Alisson, cada tempo é importante e
precisa ser vivido com intensidade. Quando eu era pequeno “lá em Barbacena”
(rsrsrs), digo lá em São Joaquim, Mato Grosso, minha mãe acordava eu e o meus
irmãos lá pelas cinco e meia da manhã para nos aprontar para o Colégio. Como
nós éramos pobres de fazer inveja aos miseráveis, não tínhamos relógio. Nossa
mãe controlava a hora ouvindo a Rádio Relógio. E, se eu lembro muito bem, de
minuto em minuto, o locutor anunciava a hora e, às vezes, várias vezes, ele ou
ela dizia: “cada minuto que passa é um milagre que não se repete”.
E é verdade. Viver é um milagre.
Cada minuto é um milagre independentemente de como ele acontece.
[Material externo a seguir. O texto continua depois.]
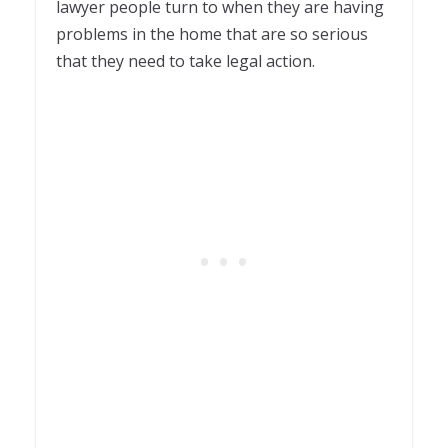
lawyer people turn to when they are having
problems in the home that are so serious
that they need to take legal action.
E detalhe: não
se repete. O ontem não é igual ao hoje e este não será igual ao amanhã. Cada
minuto deve ser valorizado; não apenas o minuto que passou ou que se está vivenciando,
mas também valorizar o minuto que ainda não passou ou que ainda não chegou,
pois este é um milagre que ainda vai chegar. Teologicamente, o minuto, o
instante, é um tempo, que é um milagre, sendo um momento de viver milagres e de
proporcionar aos outros: milagres.
_Extraordinário Padre! – deu um
salto do assento, exclamando, um entusiasmado Alisson.
_Vamos fazer uma pausa para um café?
Eu gosto muito de um café fresquinho, que tal? – propôs Padre Abel.
_Aceito. Também gosto muito de um
café.
_Bem forte Alisson?
_Bem forte padre.
Ambos foram para a cozinha da casa
paroquial, que era igualmente minúscula. Padre Abel “passou” o café
rapidamente, mas ainda deu tempo para uma curta prosa sobre culinária.